So yeah, so infrastructure configuration. Scanning is a technique that we've had, that we put on the Radar quite awhile though, actually three years ago or so. And the idea here is that, as there's more and more of a drive towards autonomous teams who are also taking more ownership of the infrastructure they are running, 'cause that's being enabled by the abstraction level of services rising that they're using with top providers. So you can take care of more and more things as a team, in terms of the breadth, because things are becoming more abstract and easier. But they're not also more pitfalls to avoid potentially, right? If you're taking care of this wide range of things that maybe you don't have an expert for on the team, but there are also more and more tools now to help you avoid those pitfalls as you go and to have maybe experts from outside of the teams, kind of like contribute to the automation that you can do in your pipeline to help you scan what you're doing in terms of infrastructure and give you alerts and checks when you're doing something that might not be a good idea. And these are two examples of that.

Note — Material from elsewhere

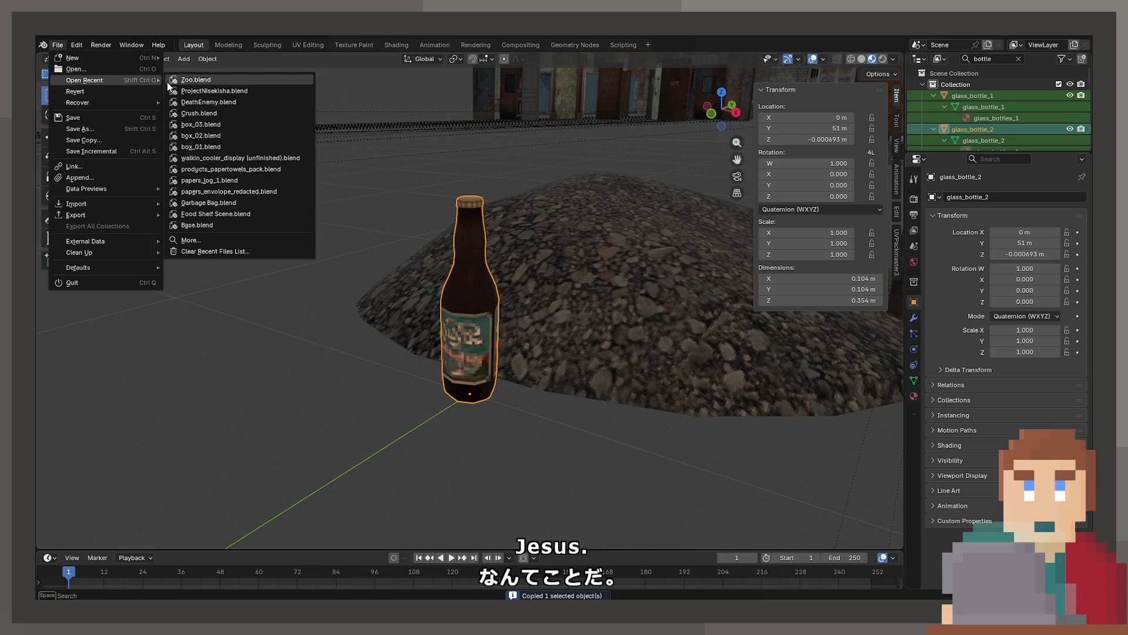
click(192, 91)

So the first one is a Prowler, which is an open source tool that you can use to do this type of technique for AWS when you're on AWS. So it's specifically focused on security and compliance. So it's has a lot of checks from the AWS CIS Benchmarking. And it also has an of checks that belong to the category of helping you with PCI DSS compliance and GDPR compliance for the European data privacy regulation. So, yeah, like I said, all of those things in the category of security to really help you put things into your pipeline; as I said, maybe even from the outside, from your security governance you can tell the teams, "Okay, put these checks in when you're changing things in your infrastructure.
We can see when things pop up that you should take care of." The second tool, Recommender, is also from this general category. This is actually a service from Google Cloud. So that's why I put both of them into this category to give two examples from AWS and one from a GCP. And this is a service from Google that is not just restricted to securities.

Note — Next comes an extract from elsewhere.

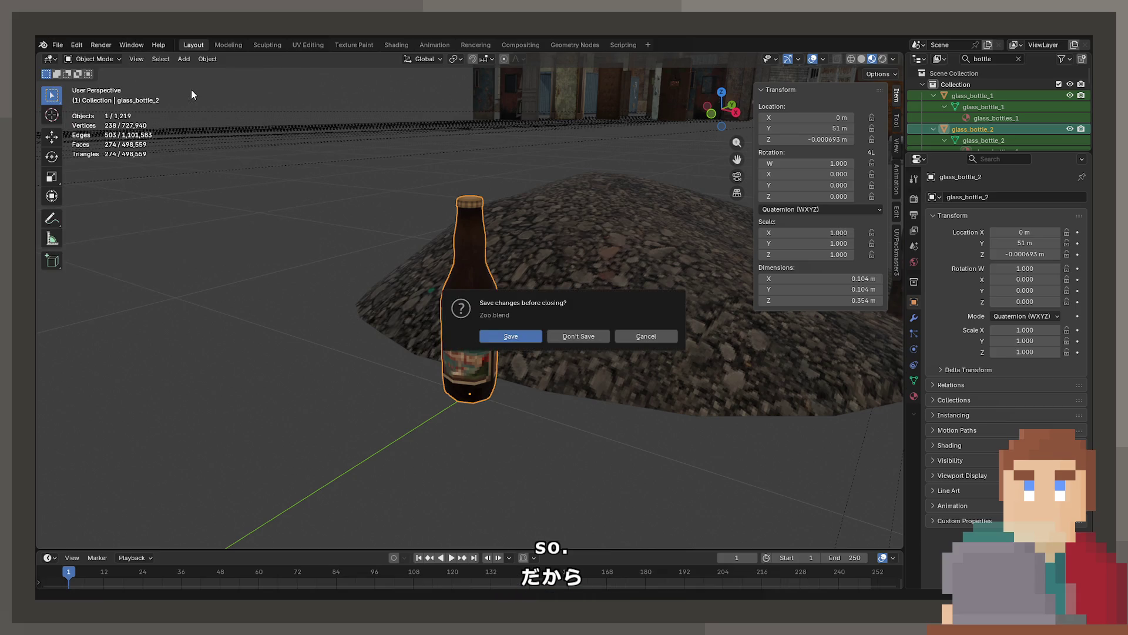
click(573, 336)
Paste glass_bottle_2, clear its location to the origin, frame it, and duplicate it.
key(ctrl+v)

So the idea is that they have multiple, what they call Recommenders, in different categories. And so it can also help you analyze your usage of compute and tell you where you can potentially optimize things or it can give you again, like insights into security things as well. So you're, what's going on in your firewall configuration? Or an example that I really like is their IAM, their Identity and Access Management Recommender. And I think it's also good example of how in the Recommender, they're using data about what's actually happening in your environment, to tell you where you could improve things.
So in the case of the IAM Recommender, they help you implement the principle of least privilege, right? So the security principle where you try to only give roles the access that they absolutely minimum need. And the IAM Recommender on GCP, we look at what the different roles you have set up are actually doing. And then they will tell you, "Oh, this role has the following privilege and it's actually never using it." And then you can say, "Okay then I'll just put it out." Because sometimes, we don't know what something's going to need and we maybe set it up a bit wider, but then based on that usage, it will tell us where we can reduce the privileges. - Yeah.
Birgitta, there's a question there, Prowler, I'm assuming is an AWS specific service and not available for Azure, is that right? - Yeah, as far as I know, it's AWS specific, yeah. - Okay, great. Moving on, because we are running short on time, the last blip for the day, is a technique called Team cognitive load. And for that, I'm gonna hand over to Sudarshan.
- Thank you, Vanya. So team cognitive load, it's a technique on Trial. So one of the key problems of the sort of solutions in architectures that we design nowadays, right? Is getting the right software boundaries for our components and shipping our teams around them. Typically, what we do is, we apply domain-driven design techniques in designing the software boundaries.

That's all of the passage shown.